◆ **Task input**:
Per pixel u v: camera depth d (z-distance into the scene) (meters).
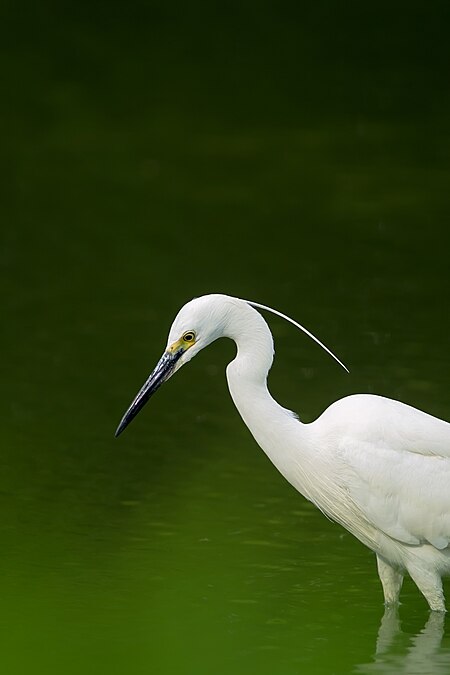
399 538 8.04
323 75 25.50
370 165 20.56
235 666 7.44
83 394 12.48
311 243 17.14
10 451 11.11
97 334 14.09
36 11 28.27
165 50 26.73
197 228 17.83
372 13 28.89
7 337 13.98
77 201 18.97
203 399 12.51
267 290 15.30
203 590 8.63
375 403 8.23
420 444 8.02
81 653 7.57
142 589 8.62
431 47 26.95
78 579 8.74
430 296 15.11
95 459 10.98
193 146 21.62
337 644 7.82
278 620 8.17
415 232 17.50
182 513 9.94
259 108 23.72
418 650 7.75
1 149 21.30
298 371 12.90
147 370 13.09
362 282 15.61
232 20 28.64
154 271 16.11
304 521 9.89
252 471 10.80
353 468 8.02
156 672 7.33
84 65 25.66
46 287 15.61
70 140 21.86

◆ **Brief**:
Images aside, return each entry above precisely as it stands.

◆ **Result of this task**:
Per pixel u v: camera depth d (z-distance into the scene) (meters).
399 538 8.04
323 75 25.50
370 165 20.56
235 666 7.44
83 394 12.48
311 243 17.14
10 451 11.11
97 334 14.09
36 11 28.27
165 50 26.73
197 228 17.83
372 13 28.89
7 337 13.98
77 201 18.97
203 399 12.51
267 290 15.30
203 590 8.63
375 403 8.23
420 444 8.02
81 653 7.57
142 589 8.62
431 47 26.95
78 579 8.74
430 296 15.11
95 459 10.98
193 146 21.62
337 644 7.82
278 620 8.17
415 232 17.50
182 513 9.94
259 108 23.72
418 650 7.75
1 149 21.30
298 371 12.90
147 370 13.09
362 282 15.61
232 20 28.64
154 271 16.11
304 521 9.89
252 471 10.80
353 468 8.02
156 672 7.33
84 65 25.66
46 287 15.61
70 140 21.86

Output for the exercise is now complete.